According to the theory of competing endogenous RNA (ceRNA), circRNAs participate in the regulation of tumorigenesis of human cancers by acting as miRNAs sponges to affect corresponding mRNA expression [22,23]. Sponging the specific miRNAs in the circRNA-miRNA-mRNA axis is considered to be an intrinsic function of circRNA [24]. Therefore, we performed a bioinformatics analysis to construct the circRNA-miRNA-mRNA networks of circ_0079993. Circ_0079993 has been shown to interact with miR-203a-3p.1, miR-450b-3p, miR-502-5p, and miR-1224-3p, and miR-203a-3p.1 is associated with the progression of human tumors, including CRC [25], which was consistant with our findings.

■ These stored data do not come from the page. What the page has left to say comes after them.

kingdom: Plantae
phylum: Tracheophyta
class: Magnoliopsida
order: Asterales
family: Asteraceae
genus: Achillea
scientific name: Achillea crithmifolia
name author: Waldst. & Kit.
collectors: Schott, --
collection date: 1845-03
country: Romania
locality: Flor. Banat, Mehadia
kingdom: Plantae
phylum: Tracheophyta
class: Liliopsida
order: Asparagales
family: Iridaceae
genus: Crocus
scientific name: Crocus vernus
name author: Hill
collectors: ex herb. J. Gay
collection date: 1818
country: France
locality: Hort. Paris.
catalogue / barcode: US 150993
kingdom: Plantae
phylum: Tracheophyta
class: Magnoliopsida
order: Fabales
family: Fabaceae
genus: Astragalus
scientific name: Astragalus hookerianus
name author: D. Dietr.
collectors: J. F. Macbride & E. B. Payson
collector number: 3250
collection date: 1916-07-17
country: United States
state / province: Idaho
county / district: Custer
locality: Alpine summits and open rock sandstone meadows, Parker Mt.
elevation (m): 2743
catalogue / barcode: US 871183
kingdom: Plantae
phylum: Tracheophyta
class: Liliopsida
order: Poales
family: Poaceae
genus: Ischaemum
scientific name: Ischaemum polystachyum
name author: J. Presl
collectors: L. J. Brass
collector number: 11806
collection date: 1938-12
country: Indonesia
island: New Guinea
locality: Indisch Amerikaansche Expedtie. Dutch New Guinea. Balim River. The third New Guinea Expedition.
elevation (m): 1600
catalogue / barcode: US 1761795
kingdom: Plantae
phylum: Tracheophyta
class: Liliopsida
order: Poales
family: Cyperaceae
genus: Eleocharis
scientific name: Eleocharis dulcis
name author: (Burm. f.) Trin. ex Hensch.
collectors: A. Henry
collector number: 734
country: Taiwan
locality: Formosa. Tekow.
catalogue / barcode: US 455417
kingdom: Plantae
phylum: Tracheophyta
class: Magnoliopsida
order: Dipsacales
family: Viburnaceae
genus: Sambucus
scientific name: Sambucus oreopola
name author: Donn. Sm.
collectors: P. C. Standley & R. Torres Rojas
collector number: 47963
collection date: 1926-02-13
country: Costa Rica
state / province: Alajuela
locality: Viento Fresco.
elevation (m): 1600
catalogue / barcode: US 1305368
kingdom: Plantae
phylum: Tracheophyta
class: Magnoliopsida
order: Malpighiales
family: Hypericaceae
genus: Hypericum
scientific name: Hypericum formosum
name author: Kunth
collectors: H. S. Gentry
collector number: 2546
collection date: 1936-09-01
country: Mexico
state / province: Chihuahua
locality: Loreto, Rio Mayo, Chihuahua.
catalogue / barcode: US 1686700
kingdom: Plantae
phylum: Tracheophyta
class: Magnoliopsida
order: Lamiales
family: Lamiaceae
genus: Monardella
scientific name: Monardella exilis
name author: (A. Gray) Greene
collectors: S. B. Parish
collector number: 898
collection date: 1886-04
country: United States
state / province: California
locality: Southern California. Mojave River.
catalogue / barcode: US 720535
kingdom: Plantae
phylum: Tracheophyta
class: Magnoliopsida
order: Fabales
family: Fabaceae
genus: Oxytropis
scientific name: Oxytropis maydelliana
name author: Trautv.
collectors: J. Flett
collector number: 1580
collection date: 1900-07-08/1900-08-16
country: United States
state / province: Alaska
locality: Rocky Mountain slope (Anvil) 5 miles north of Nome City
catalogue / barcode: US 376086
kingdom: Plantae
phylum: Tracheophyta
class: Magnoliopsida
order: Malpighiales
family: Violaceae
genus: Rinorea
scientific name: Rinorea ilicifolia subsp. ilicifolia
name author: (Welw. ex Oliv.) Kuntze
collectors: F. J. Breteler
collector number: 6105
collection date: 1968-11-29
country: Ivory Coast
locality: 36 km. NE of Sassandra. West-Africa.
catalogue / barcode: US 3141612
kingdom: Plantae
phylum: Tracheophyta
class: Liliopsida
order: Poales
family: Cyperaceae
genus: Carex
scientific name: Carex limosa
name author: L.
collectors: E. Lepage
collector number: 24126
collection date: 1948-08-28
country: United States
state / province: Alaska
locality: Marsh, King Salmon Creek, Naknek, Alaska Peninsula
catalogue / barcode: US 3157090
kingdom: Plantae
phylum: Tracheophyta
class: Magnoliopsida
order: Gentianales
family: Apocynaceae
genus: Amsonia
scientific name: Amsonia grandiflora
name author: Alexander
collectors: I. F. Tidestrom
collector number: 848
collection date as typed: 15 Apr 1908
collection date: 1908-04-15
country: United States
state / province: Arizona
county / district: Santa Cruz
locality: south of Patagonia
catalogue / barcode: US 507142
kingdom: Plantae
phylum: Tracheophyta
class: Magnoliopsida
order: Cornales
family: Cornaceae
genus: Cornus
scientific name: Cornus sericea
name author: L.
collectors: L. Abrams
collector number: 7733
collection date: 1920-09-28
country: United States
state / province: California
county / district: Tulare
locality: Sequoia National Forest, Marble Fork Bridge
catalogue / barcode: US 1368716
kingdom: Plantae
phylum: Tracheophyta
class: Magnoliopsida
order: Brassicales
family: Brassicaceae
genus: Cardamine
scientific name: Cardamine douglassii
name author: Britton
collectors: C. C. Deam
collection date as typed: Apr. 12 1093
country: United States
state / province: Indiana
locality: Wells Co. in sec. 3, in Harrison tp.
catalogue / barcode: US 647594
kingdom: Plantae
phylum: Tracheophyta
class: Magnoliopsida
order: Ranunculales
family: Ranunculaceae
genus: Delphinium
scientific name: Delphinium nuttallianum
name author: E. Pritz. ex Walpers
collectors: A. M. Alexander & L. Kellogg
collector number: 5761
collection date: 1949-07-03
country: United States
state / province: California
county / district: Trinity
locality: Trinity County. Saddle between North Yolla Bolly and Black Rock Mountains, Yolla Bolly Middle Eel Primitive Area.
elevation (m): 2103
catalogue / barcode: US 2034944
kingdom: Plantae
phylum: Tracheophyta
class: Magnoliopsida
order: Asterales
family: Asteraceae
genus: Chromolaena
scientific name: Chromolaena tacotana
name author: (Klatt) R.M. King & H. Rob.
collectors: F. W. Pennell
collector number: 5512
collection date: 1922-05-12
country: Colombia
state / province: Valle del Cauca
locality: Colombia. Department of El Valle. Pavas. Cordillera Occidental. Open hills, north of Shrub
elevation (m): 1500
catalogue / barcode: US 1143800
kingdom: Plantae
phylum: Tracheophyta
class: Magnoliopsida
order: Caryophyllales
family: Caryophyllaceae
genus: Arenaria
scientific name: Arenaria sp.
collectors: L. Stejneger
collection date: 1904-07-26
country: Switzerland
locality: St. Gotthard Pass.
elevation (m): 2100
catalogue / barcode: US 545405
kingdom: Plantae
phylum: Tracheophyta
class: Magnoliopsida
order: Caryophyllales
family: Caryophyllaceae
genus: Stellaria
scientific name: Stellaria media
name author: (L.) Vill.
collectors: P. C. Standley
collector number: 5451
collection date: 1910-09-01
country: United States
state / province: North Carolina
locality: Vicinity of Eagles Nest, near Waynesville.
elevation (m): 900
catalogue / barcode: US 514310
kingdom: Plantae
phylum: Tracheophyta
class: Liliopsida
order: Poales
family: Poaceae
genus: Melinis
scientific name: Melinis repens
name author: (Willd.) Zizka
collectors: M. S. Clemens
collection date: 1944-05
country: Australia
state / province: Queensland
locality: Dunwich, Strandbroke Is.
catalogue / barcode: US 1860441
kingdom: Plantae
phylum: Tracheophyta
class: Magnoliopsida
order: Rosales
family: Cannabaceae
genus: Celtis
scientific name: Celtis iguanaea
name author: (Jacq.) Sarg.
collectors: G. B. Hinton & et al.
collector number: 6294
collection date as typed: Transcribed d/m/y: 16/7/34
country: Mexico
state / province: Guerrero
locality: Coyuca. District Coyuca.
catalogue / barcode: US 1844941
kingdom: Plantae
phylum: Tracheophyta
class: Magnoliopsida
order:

The cAMP response element binding protein 1 (CREB1) gene encodes a critical transcription agent that regulates multiple stress signals and growth factors [26,27]. CREB1 has a key role in the initiation and progression of human tumors by acting as an oncogene [28]. CREB1 regulates and is regulated by the expression of miRNAs, forming a feedback loop [29], indicating a bidirectional interaction between CREB1 and miRNAs in human tumors. In this study, we demonstrated that miR-203a-3p.1 could negatively regulate CREB1 in CRC cells, and circ_0079993 could block these effects.

Conclusions

The findings from this study showed that the Homo sapiens circular RNA 0079993 (hsa_circ_0079993), microRNA-203a-3p.1 (miR-203a-3p.1), and cAMP response element-binding protein (CREB1) axis had a role in the progression of colorectal cancer (CRC) cells in vitro and in vivo. The findings add to the understanding of the pathogenesis of CRC, but also may stimulate further studies to identify possible novel therapeutic targets for CRC. There may be further functional mechanisms for circ_0079993 in CRC, including protein encoding, which should be investigated further. It is likely that the circ_RNA regulation networks in the pathogenesis of CRC are highly complex and that further studies are needed to characterize these molecules.